His father Rev Paisley had taken a strident line on the issue of betting – in 1992 he told the Commons: “The gambling craze is no new sprite but an old transgression that’s come down the centuries, bringing with it a thousand woes.”
The News Letter contacted Mr Paisley yesterday. He was asked about why, given his past calls to tighten regulation of the gambling industry, he accepted the gift.
“I’ve really no comment to make”, he said.
He was also asked about his father’s views on the subject, to which he said: “I’ve really no comment to make.”
Asked lastly if he would even say which match he attended, he replied: “I’ve really no comment to make.”
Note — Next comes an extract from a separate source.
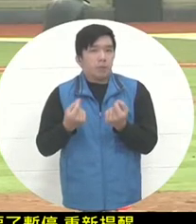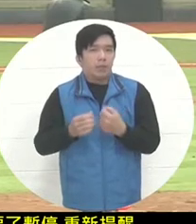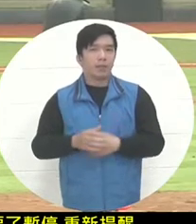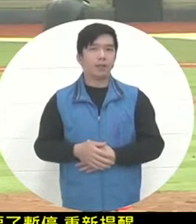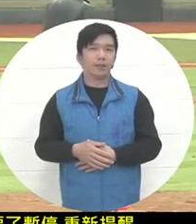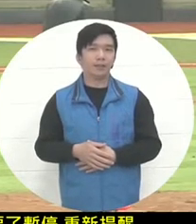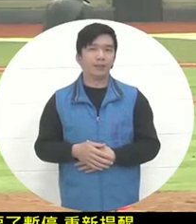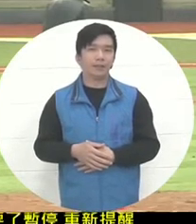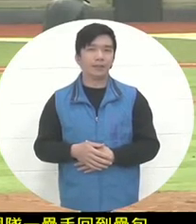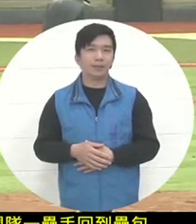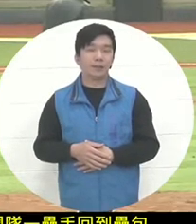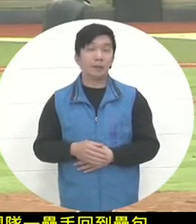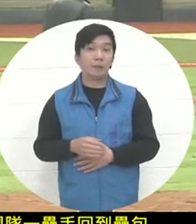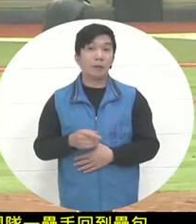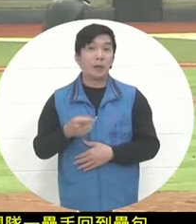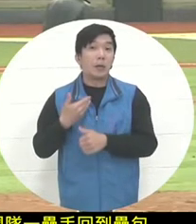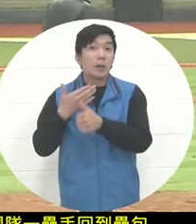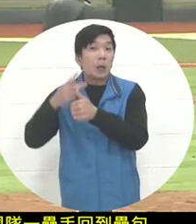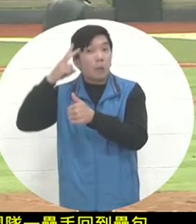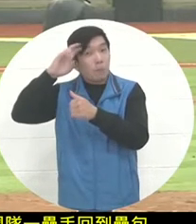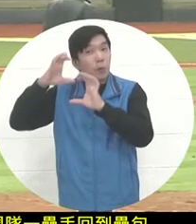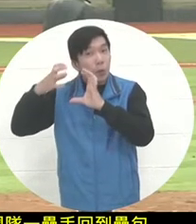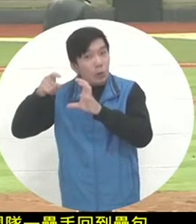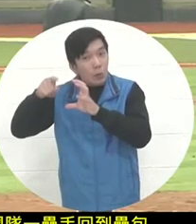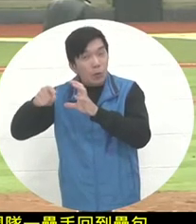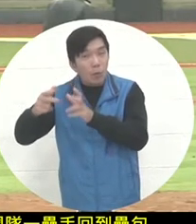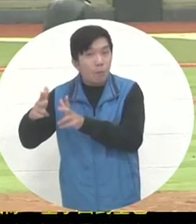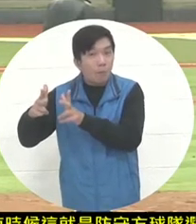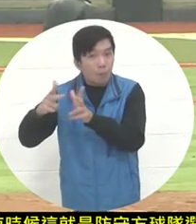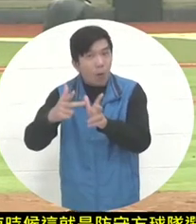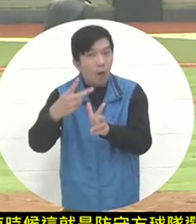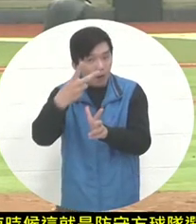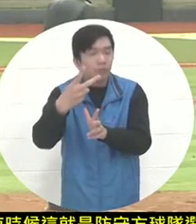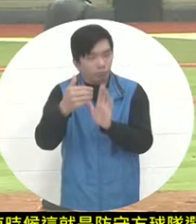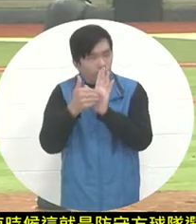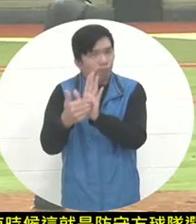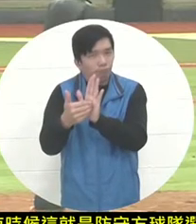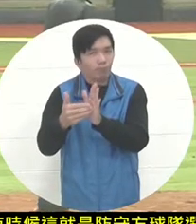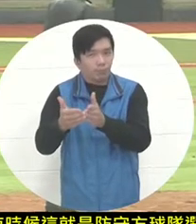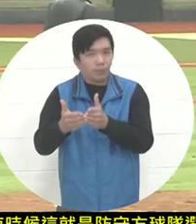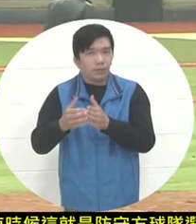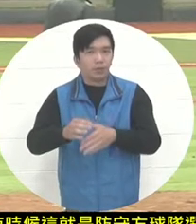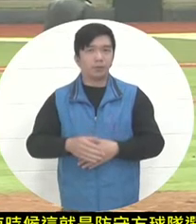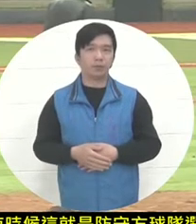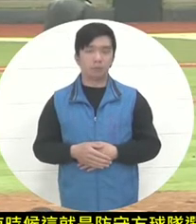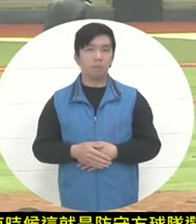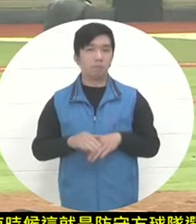If they don’t want the opponent to easily enter the battle and score points , of course the defensive commander or coaching staff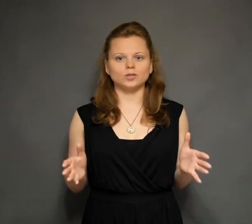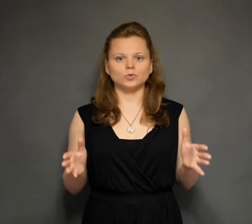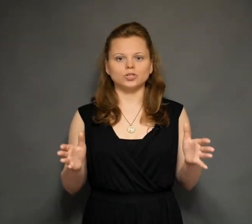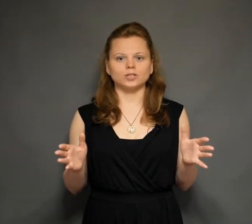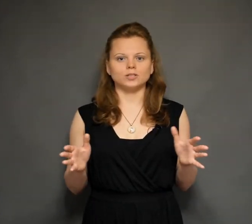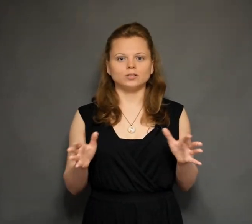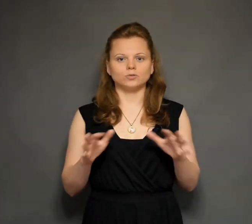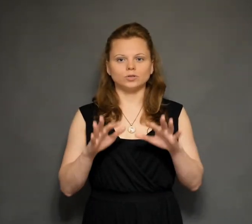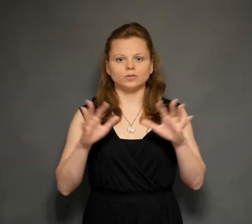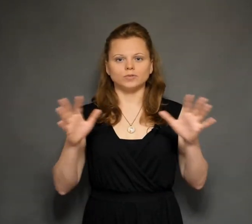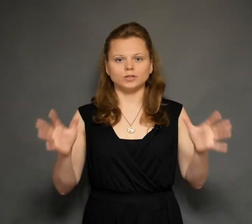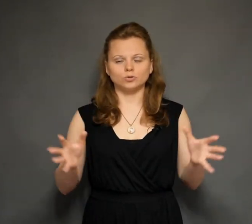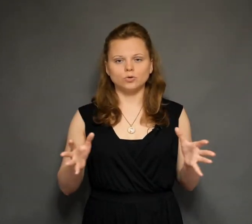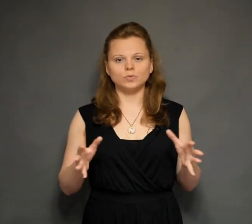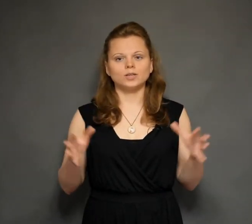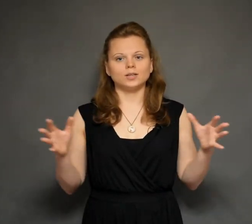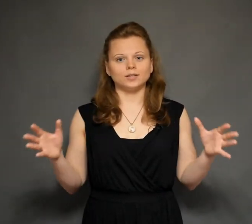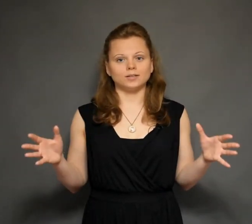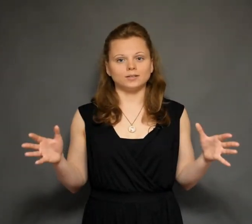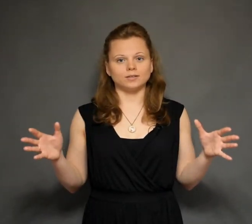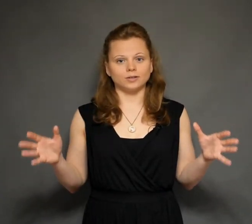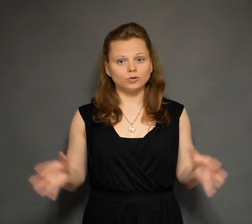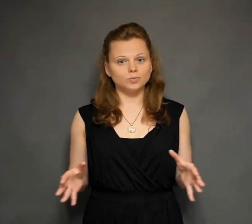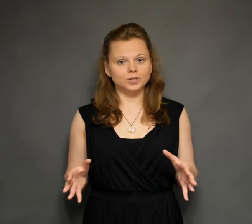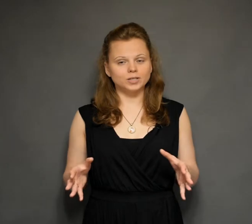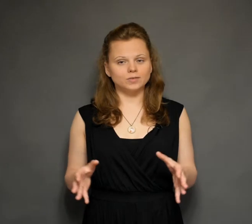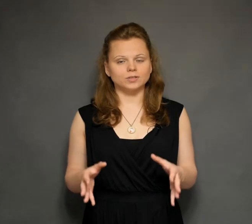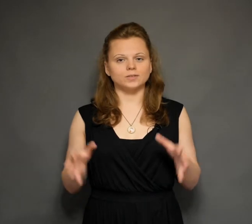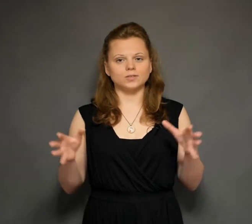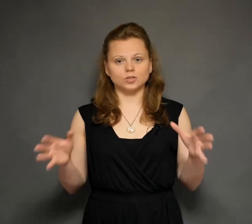You can only be found in the city or regional archives, respectively, than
The Commons register shows the gift from William Hill was received on March 10, 2019, and registered five days later.
Assuming the tickets were used on March 10, he could have been at one of three matches: Liverpool v Burnley, Chelsea v Wolves, or Arsenal v Man Utd.
In addition, looking through Mr Paisley’s register for 2018 shows that in May that year, the same month he made his statement calling for a clampdown on gambling, he used £2,700-worth of travel and hospitality provided by the Northern Ireland Friends of Israel.
The address of Northern Ireland Friends of Israel listed in the Commons’ register is “c/o Oasis Retail Services Ltd, Mallusk Drive, Newtownabbey”.
Founded by NI-born man Gerald Steinberg in 1968, Oasis describes itself as the “premier supplier of gaming and betting machines to licensed betting offices in Northern Ireland”.
These include things such as poker machines.
Mark Baillie, Northern Ireland policy officer for the charity Christian Action Research and Education (CARE), which has been critical of the gambling industry, did not address Mr Paisley’s specific case but said in general: “We hope elected representatives think very carefully about taking money from the gambling industry.
“Obviously we don’t want the industry, with all its financial muscle, to be exerting undue influence on our politicians.
“Problem gambling is a very serious issue here in Northern Ireland and we have four times as many problem gamblers than in England.”